(Assignment A) Reproduce the part of the North Ga club thread below that opens with the words containing "I hope so becaue" and closes with "enough for dinner.".
(Assignment B) Pick up the North Ga club thread below from its final line and keep it going.

# North Ga club



## HardCoreHunter (Feb 6, 2005)

Bartow, Cherokee, Pickens club 5800 acres $450.  Take a look at our site.  If you have any questions please let me know.  http://etowah.50megs.com/


----------



## HardCoreHunter (Feb 8, 2005)

Bump


----------



## HardCoreHunter (Feb 12, 2005)

Ttt


----------



## HardCoreHunter (Feb 20, 2005)

ttt


----------



## jhoughton (Feb 21, 2005)

*Quail?*

Does the lease allow quail hunting?  I would be releasing pen birds...


----------



## HMwolfpup (Feb 21, 2005)

jhoughton said:
			
		

> Does the lease allow quail hunting?  I would be releasing pen birds...



I hope so becaue i'm a member and I was quail hunting yesterday....there's not actually anything in the rules against it...the main thing is they don't want dogs running deer, but I don't think that's a problem with bird dogs too much though.


----------



## HardCoreHunter (Feb 21, 2005)

Quail hunting is allowed.  From the sounds of it Quail hunting is good at ESC also.  Wolfpup is the only person I have seen hunt quail in my six years at the club and he got enough for dinner.


----------



## HMwolfpup (Feb 21, 2005)

shoot, I fed me, my roommate and had leftovers (one breast and a leg/thigh) and neither one of us are what you would call small


----------



## pej5ga (Feb 23, 2005)

Hardcore, Do you have three openings for the 2005 season? If so we would like to see about visiting the property. Thanks!


----------



## HardCoreHunter (Feb 23, 2005)

Yes there are openings.  I will send you a PM.


----------



## olroy (Feb 24, 2005)

(Dataset content)

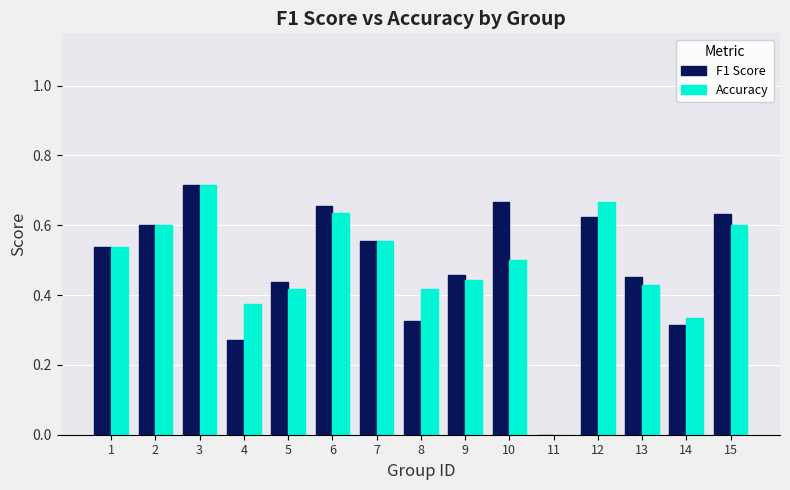

Count the number of categories in the chart.

15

(Response area A)
I hope so becaue i'm a member and I was quail hunting yesterday....there's not actually anything in the rules against it...the main thing is they don't want dogs running deer, but I don't think that's a problem with bird dogs too much though.


----------



## HardCoreHunter (Feb 21, 2005)

Quail hunting is allowed.  From the sounds of it Quail hunting is good at ESC also.  Wolfpup is the only person I have seen hunt quail in my six years at the club and he got enough for dinner.

(Response area B)
*dogs*

what are the rules for coon and squirrel dogs?
are they allowed during deer season?


----------



## HardCoreHunter (Feb 24, 2005)

All hunting with dogs is ok except coon hunting.  I don't know why coon hunting isn't allowed.


----------



## SKYNYRD (Feb 27, 2005)

How many members total do you carry?


----------



## HardCoreHunter (Feb 27, 2005)

135 including guests on 5800 acres.


----------



## HardCoreHunter (Mar 6, 2005)

We are selling out fast.  All guest memberships are gone, and there are about 30 regular memberships left.


----------



## HardCoreHunter (Mar 17, 2005)

bump


----------



## HardCoreHunter (Mar 29, 2005)

we are down to 15 memberships.  My guess is over the next two weekends we will sell out. So if you are interested time is running out.


----------



## Killer (Mar 31, 2005)

How many total members are there? And have you had any bucks in the last 2 or 3 years that would at least score 130?


----------



## BassWorm (Apr 8, 2005)

I just heard from HCH on the club board that there are now 12 memberships left.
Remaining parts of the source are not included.